The up-tempo tracks on the album are hot and cold, with some out-of-context tunes jolting the record’s flow, but when the songs work, Thicke is at his best. On the bop-a-dop “Complicated”, Thicke strikingly outlines the loss of a love interest, while he channels faith in an effort to keep a distant relationship together on the gospel-brushed “Can U Believe”. The album’s fresh single, “Wanna Love U Girl”, may not have the frenetic and electrified feel of his breakthrough, “When I Get You Alone”, but Thicke re-contextualizes his newfound sound into a subtle club banger, which became even more effective on the non-included remix featuring Busta Rhymes. Rap does have its presence, though, on the tracks “All Night Long” and the milked “Shooter”, both featuring Lil’ Wayne, who acts as the perfect rap complement to his newfound soul cousin. Where Thicke fails in party tracks is in his attempts to incorporate unwarranted musical styles, like the salsa jam “Everything I Can’t Have” and the chunk funk on “Cocaine”, the album’s only truly unlistenable track. Fortunately, Evolution‘s thoughtful track placement allows these tracks to easily meld into the ensuing and crisp slow jams.

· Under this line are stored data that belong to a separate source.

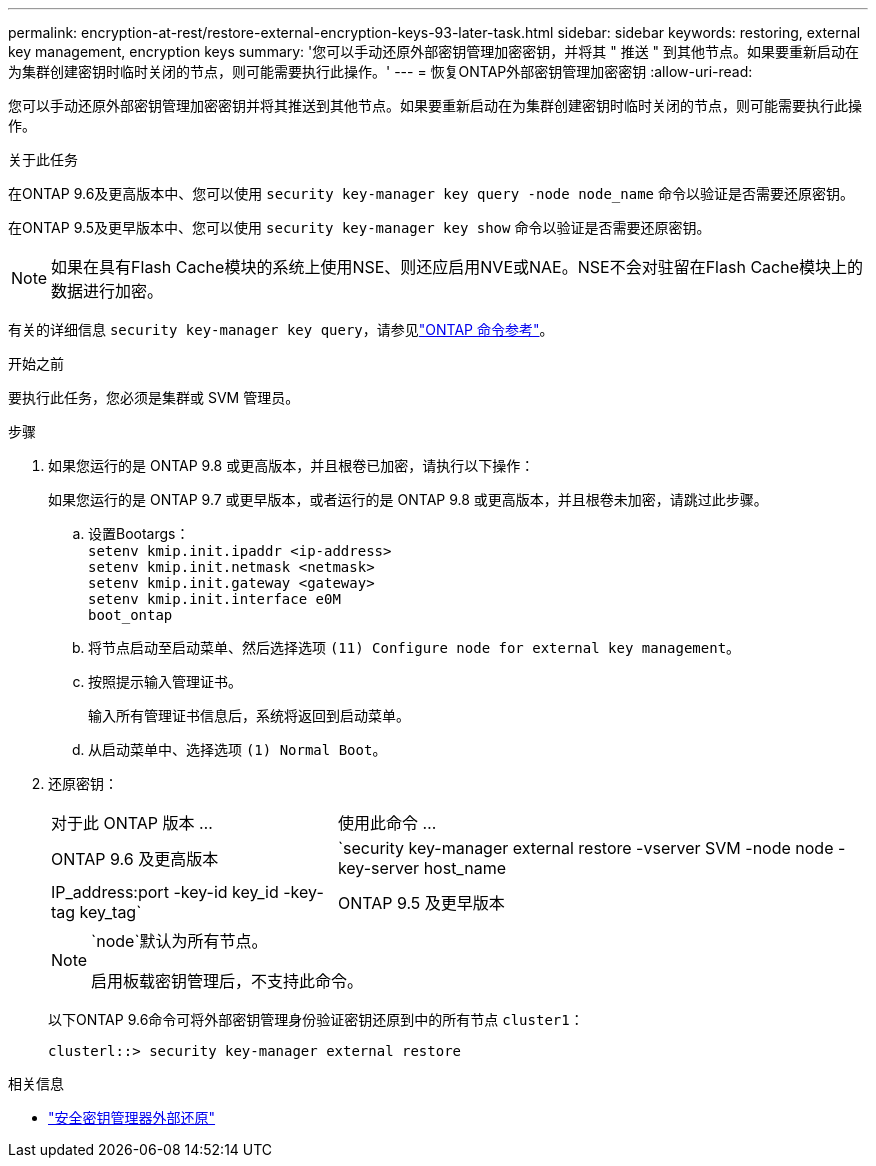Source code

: ---
permalink: encryption-at-rest/restore-external-encryption-keys-93-later-task.html 
sidebar: sidebar 
keywords: restoring, external key management, encryption keys 
summary: '您可以手动还原外部密钥管理加密密钥，并将其 " 推送 " 到其他节点。如果要重新启动在为集群创建密钥时临时关闭的节点，则可能需要执行此操作。' 
---
= 恢复ONTAP外部密钥管理加密密钥
:allow-uri-read: 


[role="lead"]
您可以手动还原外部密钥管理加密密钥并将其推送到其他节点。如果要重新启动在为集群创建密钥时临时关闭的节点，则可能需要执行此操作。

.关于此任务
在ONTAP 9.6及更高版本中、您可以使用 `security key-manager key query -node node_name` 命令以验证是否需要还原密钥。

在ONTAP 9.5及更早版本中、您可以使用 `security key-manager key show` 命令以验证是否需要还原密钥。


NOTE: 如果在具有Flash Cache模块的系统上使用NSE、则还应启用NVE或NAE。NSE不会对驻留在Flash Cache模块上的数据进行加密。

有关的详细信息 `security key-manager key query`，请参见link:https://docs.netapp.com/us-en/ontap-cli/security-key-manager-key-query.html["ONTAP 命令参考"^]。

.开始之前
要执行此任务，您必须是集群或 SVM 管理员。

.步骤
. 如果您运行的是 ONTAP 9.8 或更高版本，并且根卷已加密，请执行以下操作：
+
如果您运行的是 ONTAP 9.7 或更早版本，或者运行的是 ONTAP 9.8 或更高版本，并且根卷未加密，请跳过此步骤。

+
.. 设置Bootargs：
 +
`setenv kmip.init.ipaddr <ip-address>`
 +
`setenv kmip.init.netmask <netmask>`
 +
`setenv kmip.init.gateway <gateway>`
 +
`setenv kmip.init.interface e0M`
 +
`boot_ontap`
.. 将节点启动至启动菜单、然后选择选项 `(11) Configure node for external key management`。
.. 按照提示输入管理证书。
+
输入所有管理证书信息后，系统将返回到启动菜单。

.. 从启动菜单中、选择选项 `(1) Normal Boot`。


. 还原密钥：
+
[cols="35,65"]
|===


| 对于此 ONTAP 版本 ... | 使用此命令 ... 


 a| 
ONTAP 9.6 及更高版本
 a| 
`security key-manager external restore -vserver SVM -node node -key-server host_name|IP_address:port -key-id key_id -key-tag key_tag`



 a| 
ONTAP 9.5 及更早版本
 a| 
`security key-manager restore -node node -address IP_address -key-id key_id -key-tag key_tag`

|===
+
[NOTE]
====
`node`默认为所有节点。

启用板载密钥管理后，不支持此命令。

====
+
以下ONTAP 9.6命令可将外部密钥管理身份验证密钥还原到中的所有节点 `cluster1`：

+
[listing]
----
clusterl::> security key-manager external restore
----


.相关信息
* link:https://docs.netapp.com/us-en/ontap-cli/security-key-manager-external-restore.html["安全密钥管理器外部还原"^]

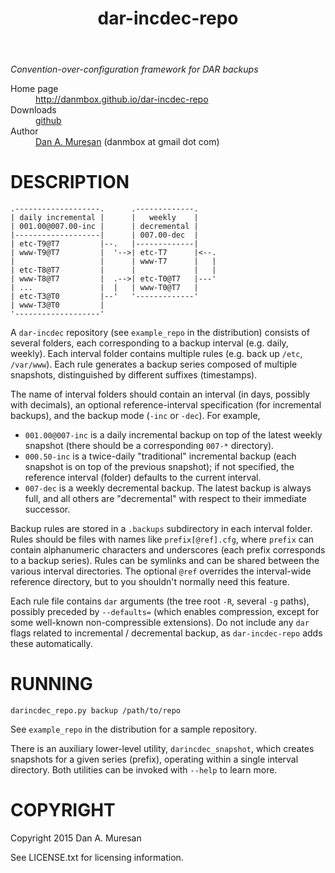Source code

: #+TITLE: dar-incdec-repo
#+OPTIONS: toc:nil

/Convention-over-configuration framework for DAR backups/

  * Home page :: [[http://danmbox.github.io/dar-incdec-repo]]
  * Downloads :: [[https://github.com/danmbox/dar-incdec-repo][github]]
  * Author :: [[http://alumnus.caltech.edu/~muresan/][Dan A. Muresan]] (danmbox at gmail dot com)

* DESCRIPTION

#+BEGIN_EXAMPLE
.-------------------.      .-------------.
| daily incremental |      |   weekly    |
| 001.00@007.00-inc |      | decremental |
|-------------------|      | 007.00-dec  |
| etc-T9@T7         |--.   |-------------|
| www-T9@T7         |  '-->| etc-T7      |<--.
|                   |      | www-T7      |   |
| etc-T8@T7         |      |             |   |
| www-T8@T7         |  .-->| etc-T0@T7   |---'
| ...               |  |   | www-T0@T7   |
| etc-T3@T0         |--'   '-------------'
| www-T3@T0         |
'-------------------'
#+END_EXAMPLE

A =dar-incdec= repository (see =example_repo= in the distribution)
consists of several folders, each corresponding to a backup interval
(e.g. daily, weekly). Each interval folder contains multiple rules
(e.g. back up =/etc=, =/var/www=). Each rule generates a backup series
composed of multiple snapshots, distinguished by different suffixes
(timestamps).

The name of interval folders should contain an interval (in days,
possibly with decimals), an optional reference-interval specification
(for incremental backups), and the backup mode (=-inc= or =-dec=). For
example,
+ =001.00@007-inc= is a daily incremental backup on top of the latest
  weekly snapshot (there should be a corresponding =007-*= directory).
+ =000.50-inc= is a twice-daily "traditional" incremental backup (each
  snapshot is on top of the previous snapshot); if not specified, the
  reference interval (folder) defaults to the current interval.
+ =007-dec= is a weekly decremental backup. The latest backup is
  always full, and all others are "decremental" with respect to
  their immediate successor.

Backup rules are stored in a =.backups= subdirectory in each interval
folder. Rules should be files with names like =prefix[@ref].cfg=,
where =prefix= can contain alphanumeric characters and underscores
(each prefix corresponds to a backup series). Rules can be symlinks
and can be shared between the various interval directories. The
optional =@ref= overrides the interval-wide reference directory, but
to you shouldn't normally need this feature.

Each rule file contains =dar= arguments (the tree root =-R=, several
=-g= paths), possibly preceded by =--defaults== (which enables
compression, except for some well-known non-compressible
extensions). Do not include any =dar= flags related to incremental /
decremental backup, as =dar-incdec-repo= adds these automatically.

* RUNNING

=darincdec_repo.py backup /path/to/repo=

See =example_repo= in the distribution for a sample repository.

There is an auxiliary lower-level utility, =darincdec_snapshot=, which
creates snapshots for a given series (prefix), operating within a single
interval directory. Both utilities can be invoked with =--help= to
learn more.

* COPYRIGHT

  Copyright 2015 Dan A. Muresan

  See LICENSE.txt for licensing information.
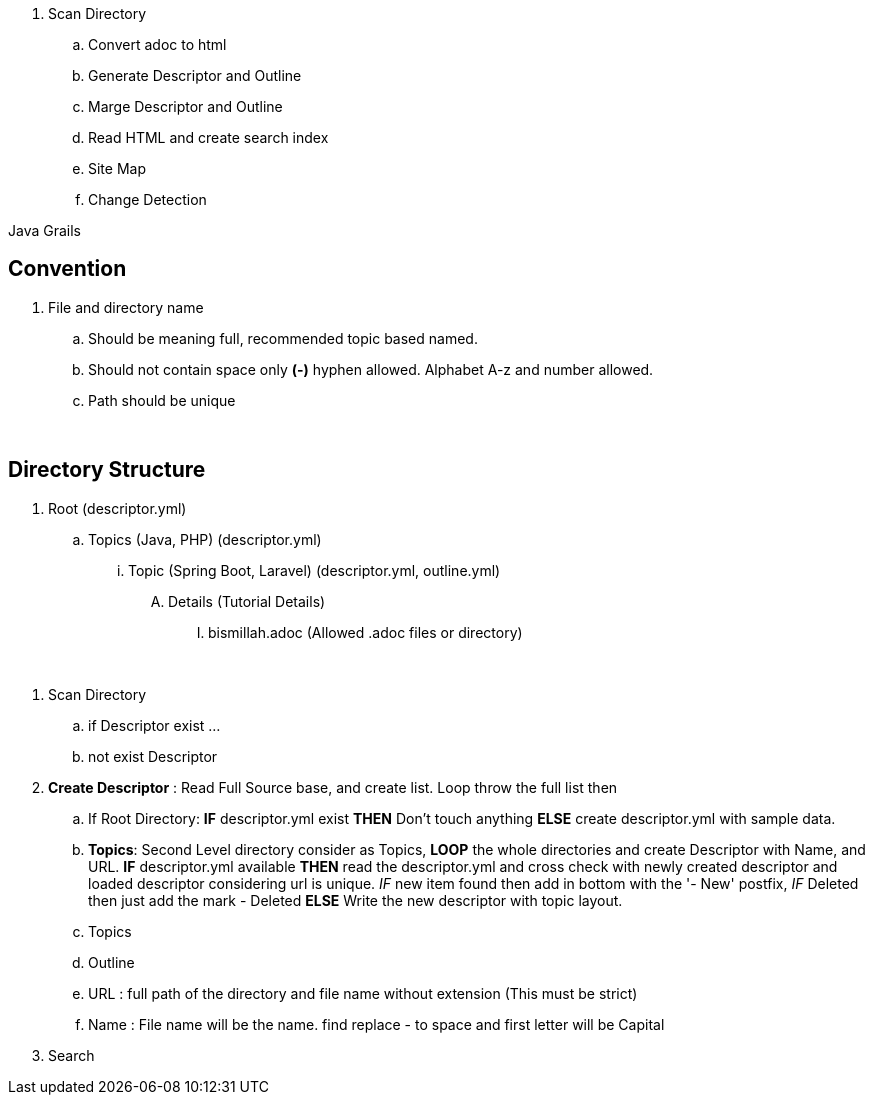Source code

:

. Scan Directory
.. Convert adoc to html
.. Generate Descriptor and Outline
.. Marge Descriptor and Outline
.. Read HTML and create search index
.. Site Map
.. Change Detection


Java Grails


== Convention
. File and directory name
.. Should be meaning full, recommended topic based named.
.. Should not contain space only *(-)* hyphen allowed. Alphabet A-z and number allowed.
.. Path should be unique


{blank} +

== Directory Structure
. Root (descriptor.yml)
.. Topics (Java, PHP) (descriptor.yml)
... Topic (Spring Boot, Laravel) (descriptor.yml, outline.yml)
.... Details (Tutorial Details)
..... bismillah.adoc (Allowed .adoc files or directory)




{blank} +

. Scan Directory
.. if Descriptor exist
...
.. not exist Descriptor
. *Create Descriptor* : Read Full Source base, and create list. Loop throw the full list then
.. If Root Directory: *IF* descriptor.yml exist *THEN* Don't touch anything *ELSE* create descriptor.yml with sample data.
.. *Topics*: Second Level directory consider as Topics, *LOOP* the whole directories and create Descriptor with Name, and URL.
*IF* descriptor.yml available *THEN* read the descriptor.yml and cross check with newly created descriptor and loaded descriptor considering url is unique. _IF_
new item found then add in bottom with the '- New' postfix, _IF_ Deleted then just add the mark - Deleted *ELSE* Write the new descriptor with topic layout.
.. Topics
.. Outline
.. URL : full path of the directory and file name without extension (This must be strict)
.. Name : File name will be the name. find replace - to space and first letter will be Capital
. Search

On the record’s ballads, Thicke flexes his falsetto as he croons about the overly plump muse of love. The album’s first official slow jam, “Lost Without U”, possesses a calm vibrancy, though Thick undermines the track’s dreamy atmosphere with laughable lyrics like “Touch yourself when u see me / Tell me how u love my body / And how I make u feel baby”. Fortunately, Thicke redeems himself on the later strolls down Romance Lane, with the bittersweet guitar whispers of “Teach U A Lesson” and the overt desperation of “I Need Love”, which shades Thicke with a puppy-like piteousness without destroying his dignity. Thicke finishes off with three consecutive ballads, all of which hold their own prospective ground: “2 the Sky” is a mildly overwrought tune that builds in accordance with its emotive lyrical elements; “Lonely World” is the late-night “serious” track; and “Angels”, the most gorgeous song on the album — even in its derivative moments — is the perfect clincher. While the slowed pace of these pieces may leave the listener with a feeling of unwanted serenity, Thicke’s newly adopted musical style of hushed singing seems to justify a softer edge to the finale and allow the tracks to adopt the most graceful method of completion.
Evolution may be far from delivering what R&B dwellers have not heard, but fortunately for Thicke, this mode of genre seems to be the most fitting for such a talented musical penman. Instead of inordinately changing style throughout the album for the sake of diversity, Thicke understands that consistency can enrich what the listener already knows and loves. And though the album will more than likely vanish from public prospects as unnoticed as it entered them, the playability and quality of the work will remain unquestionably constant over time, and for fans of blue-eyed soul, Evolution will surely be a keeper.